START DATA UNDER STUDY

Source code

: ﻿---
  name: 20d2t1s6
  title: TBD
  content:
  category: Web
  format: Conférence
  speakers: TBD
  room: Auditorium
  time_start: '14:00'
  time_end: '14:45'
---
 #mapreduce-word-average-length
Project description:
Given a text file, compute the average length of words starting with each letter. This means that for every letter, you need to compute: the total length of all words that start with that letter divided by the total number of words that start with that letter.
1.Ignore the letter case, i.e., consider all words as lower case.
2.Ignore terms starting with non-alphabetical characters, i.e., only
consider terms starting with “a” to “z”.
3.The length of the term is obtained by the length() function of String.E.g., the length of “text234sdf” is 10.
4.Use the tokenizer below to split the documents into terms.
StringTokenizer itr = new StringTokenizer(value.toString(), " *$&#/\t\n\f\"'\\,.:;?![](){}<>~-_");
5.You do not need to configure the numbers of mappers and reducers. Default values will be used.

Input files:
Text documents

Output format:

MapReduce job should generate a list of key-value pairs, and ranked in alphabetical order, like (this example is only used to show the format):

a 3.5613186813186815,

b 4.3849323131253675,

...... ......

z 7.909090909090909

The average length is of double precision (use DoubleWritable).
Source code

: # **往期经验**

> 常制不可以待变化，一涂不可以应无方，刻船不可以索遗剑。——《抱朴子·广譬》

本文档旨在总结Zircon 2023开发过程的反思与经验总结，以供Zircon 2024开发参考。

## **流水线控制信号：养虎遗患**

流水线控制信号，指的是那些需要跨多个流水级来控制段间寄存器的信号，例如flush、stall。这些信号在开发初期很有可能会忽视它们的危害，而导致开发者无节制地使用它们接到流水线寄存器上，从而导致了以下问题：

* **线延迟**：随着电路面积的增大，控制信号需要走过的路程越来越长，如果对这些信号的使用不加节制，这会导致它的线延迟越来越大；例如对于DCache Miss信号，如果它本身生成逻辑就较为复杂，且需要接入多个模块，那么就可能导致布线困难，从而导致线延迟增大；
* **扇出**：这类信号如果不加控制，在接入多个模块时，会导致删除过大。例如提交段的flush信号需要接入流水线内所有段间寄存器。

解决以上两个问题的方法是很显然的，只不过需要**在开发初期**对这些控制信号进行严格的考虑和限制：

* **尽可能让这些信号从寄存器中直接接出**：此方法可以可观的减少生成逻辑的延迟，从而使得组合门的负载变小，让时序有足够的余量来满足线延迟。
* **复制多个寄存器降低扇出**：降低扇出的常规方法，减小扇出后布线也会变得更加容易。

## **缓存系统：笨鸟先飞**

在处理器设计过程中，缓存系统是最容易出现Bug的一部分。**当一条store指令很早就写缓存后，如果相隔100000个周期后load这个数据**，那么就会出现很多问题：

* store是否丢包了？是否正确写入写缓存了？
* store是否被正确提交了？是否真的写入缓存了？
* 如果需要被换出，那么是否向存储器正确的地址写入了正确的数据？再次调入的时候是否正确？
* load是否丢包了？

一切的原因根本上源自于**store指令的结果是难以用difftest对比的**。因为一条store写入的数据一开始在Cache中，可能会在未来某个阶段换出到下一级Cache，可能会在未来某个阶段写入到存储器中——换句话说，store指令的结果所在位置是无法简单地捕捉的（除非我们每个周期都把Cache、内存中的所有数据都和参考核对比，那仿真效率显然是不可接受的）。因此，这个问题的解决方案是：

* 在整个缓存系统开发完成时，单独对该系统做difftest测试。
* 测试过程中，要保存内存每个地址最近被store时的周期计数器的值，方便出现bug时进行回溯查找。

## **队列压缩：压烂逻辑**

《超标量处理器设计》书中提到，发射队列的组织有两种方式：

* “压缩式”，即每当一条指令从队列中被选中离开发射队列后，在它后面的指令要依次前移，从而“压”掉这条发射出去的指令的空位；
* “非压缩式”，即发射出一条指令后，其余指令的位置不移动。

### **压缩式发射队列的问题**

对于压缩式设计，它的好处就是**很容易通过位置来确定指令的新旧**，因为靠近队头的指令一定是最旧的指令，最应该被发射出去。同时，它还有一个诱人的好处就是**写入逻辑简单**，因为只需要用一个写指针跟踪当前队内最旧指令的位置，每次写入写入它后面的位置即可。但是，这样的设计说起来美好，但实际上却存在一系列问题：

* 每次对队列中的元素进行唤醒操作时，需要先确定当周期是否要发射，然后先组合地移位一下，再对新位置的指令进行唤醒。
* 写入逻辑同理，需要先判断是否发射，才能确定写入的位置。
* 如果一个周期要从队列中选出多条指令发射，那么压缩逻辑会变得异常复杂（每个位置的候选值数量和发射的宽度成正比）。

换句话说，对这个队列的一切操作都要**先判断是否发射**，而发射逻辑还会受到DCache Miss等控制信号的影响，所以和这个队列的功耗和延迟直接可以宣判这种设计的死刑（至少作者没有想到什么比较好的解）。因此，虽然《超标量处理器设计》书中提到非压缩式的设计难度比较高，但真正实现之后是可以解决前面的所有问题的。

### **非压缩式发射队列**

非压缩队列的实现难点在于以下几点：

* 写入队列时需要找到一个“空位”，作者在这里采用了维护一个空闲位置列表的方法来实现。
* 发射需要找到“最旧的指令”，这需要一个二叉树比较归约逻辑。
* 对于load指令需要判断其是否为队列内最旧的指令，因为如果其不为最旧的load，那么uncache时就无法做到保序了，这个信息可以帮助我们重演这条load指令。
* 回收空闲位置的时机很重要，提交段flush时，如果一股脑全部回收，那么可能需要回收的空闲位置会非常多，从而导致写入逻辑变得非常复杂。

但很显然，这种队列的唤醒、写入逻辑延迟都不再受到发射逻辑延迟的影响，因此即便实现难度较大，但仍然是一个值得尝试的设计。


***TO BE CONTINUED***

END DATA UNDER STUDY

PROBLEM REQUIREMENTS ::
Give back the listing exactly.

RESULT BELOW ::
Source code

: ﻿---
  name: 20d2t1s6
  title: TBD
  content:
  category: Web
  format: Conférence
  speakers: TBD
  room: Auditorium
  time_start: '14:00'
  time_end: '14:45'
---
 #mapreduce-word-average-length
Project description:
Given a text file, compute the average length of words starting with each letter. This means that for every letter, you need to compute: the total length of all words that start with that letter divided by the total number of words that start with that letter.
1.Ignore the letter case, i.e., consider all words as lower case.
2.Ignore terms starting with non-alphabetical characters, i.e., only
consider terms starting with “a” to “z”.
3.The length of the term is obtained by the length() function of String.E.g., the length of “text234sdf” is 10.
4.Use the tokenizer below to split the documents into terms.
StringTokenizer itr = new StringTokenizer(value.toString(), " *$&#/\t\n\f\"'\\,.:;?![](){}<>~-_");
5.You do not need to configure the numbers of mappers and reducers. Default values will be used.

Input files:
Text documents

Output format:

MapReduce job should generate a list of key-value pairs, and ranked in alphabetical order, like (this example is only used to show the format):

a 3.5613186813186815,

b 4.3849323131253675,

...... ......

z 7.909090909090909

The average length is of double precision (use DoubleWritable).
Source code

: # **往期经验**

> 常制不可以待变化，一涂不可以应无方，刻船不可以索遗剑。——《抱朴子·广譬》

本文档旨在总结Zircon 2023开发过程的反思与经验总结，以供Zircon 2024开发参考。

## **流水线控制信号：养虎遗患**

流水线控制信号，指的是那些需要跨多个流水级来控制段间寄存器的信号，例如flush、stall。这些信号在开发初期很有可能会忽视它们的危害，而导致开发者无节制地使用它们接到流水线寄存器上，从而导致了以下问题：

* **线延迟**：随着电路面积的增大，控制信号需要走过的路程越来越长，如果对这些信号的使用不加节制，这会导致它的线延迟越来越大；例如对于DCache Miss信号，如果它本身生成逻辑就较为复杂，且需要接入多个模块，那么就可能导致布线困难，从而导致线延迟增大；
* **扇出**：这类信号如果不加控制，在接入多个模块时，会导致删除过大。例如提交段的flush信号需要接入流水线内所有段间寄存器。

解决以上两个问题的方法是很显然的，只不过需要**在开发初期**对这些控制信号进行严格的考虑和限制：

* **尽可能让这些信号从寄存器中直接接出**：此方法可以可观的减少生成逻辑的延迟，从而使得组合门的负载变小，让时序有足够的余量来满足线延迟。
* **复制多个寄存器降低扇出**：降低扇出的常规方法，减小扇出后布线也会变得更加容易。

## **缓存系统：笨鸟先飞**

在处理器设计过程中，缓存系统是最容易出现Bug的一部分。**当一条store指令很早就写缓存后，如果相隔100000个周期后load这个数据**，那么就会出现很多问题：

* store是否丢包了？是否正确写入写缓存了？
* store是否被正确提交了？是否真的写入缓存了？
* 如果需要被换出，那么是否向存储器正确的地址写入了正确的数据？再次调入的时候是否正确？
* load是否丢包了？

一切的原因根本上源自于**store指令的结果是难以用difftest对比的**。因为一条store写入的数据一开始在Cache中，可能会在未来某个阶段换出到下一级Cache，可能会在未来某个阶段写入到存储器中——换句话说，store指令的结果所在位置是无法简单地捕捉的（除非我们每个周期都把Cache、内存中的所有数据都和参考核对比，那仿真效率显然是不可接受的）。因此，这个问题的解决方案是：

* 在整个缓存系统开发完成时，单独对该系统做difftest测试。
* 测试过程中，要保存内存每个地址最近被store时的周期计数器的值，方便出现bug时进行回溯查找。

## **队列压缩：压烂逻辑**

《超标量处理器设计》书中提到，发射队列的组织有两种方式：

* “压缩式”，即每当一条指令从队列中被选中离开发射队列后，在它后面的指令要依次前移，从而“压”掉这条发射出去的指令的空位；
* “非压缩式”，即发射出一条指令后，其余指令的位置不移动。

### **压缩式发射队列的问题**

对于压缩式设计，它的好处就是**很容易通过位置来确定指令的新旧**，因为靠近队头的指令一定是最旧的指令，最应该被发射出去。同时，它还有一个诱人的好处就是**写入逻辑简单**，因为只需要用一个写指针跟踪当前队内最旧指令的位置，每次写入写入它后面的位置即可。但是，这样的设计说起来美好，但实际上却存在一系列问题：

* 每次对队列中的元素进行唤醒操作时，需要先确定当周期是否要发射，然后先组合地移位一下，再对新位置的指令进行唤醒。
* 写入逻辑同理，需要先判断是否发射，才能确定写入的位置。
* 如果一个周期要从队列中选出多条指令发射，那么压缩逻辑会变得异常复杂（每个位置的候选值数量和发射的宽度成正比）。

换句话说，对这个队列的一切操作都要**先判断是否发射**，而发射逻辑还会受到DCache Miss等控制信号的影响，所以和这个队列的功耗和延迟直接可以宣判这种设计的死刑（至少作者没有想到什么比较好的解）。因此，虽然《超标量处理器设计》书中提到非压缩式的设计难度比较高，但真正实现之后是可以解决前面的所有问题的。

### **非压缩式发射队列**

非压缩队列的实现难点在于以下几点：

* 写入队列时需要找到一个“空位”，作者在这里采用了维护一个空闲位置列表的方法来实现。
* 发射需要找到“最旧的指令”，这需要一个二叉树比较归约逻辑。
* 对于load指令需要判断其是否为队列内最旧的指令，因为如果其不为最旧的load，那么uncache时就无法做到保序了，这个信息可以帮助我们重演这条load指令。
* 回收空闲位置的时机很重要，提交段flush时，如果一股脑全部回收，那么可能需要回收的空闲位置会非常多，从而导致写入逻辑变得非常复杂。

但很显然，这种队列的唤醒、写入逻辑延迟都不再受到发射逻辑延迟的影响，因此即便实现难度较大，但仍然是一个值得尝试的设计。


***TO BE CONTINUED***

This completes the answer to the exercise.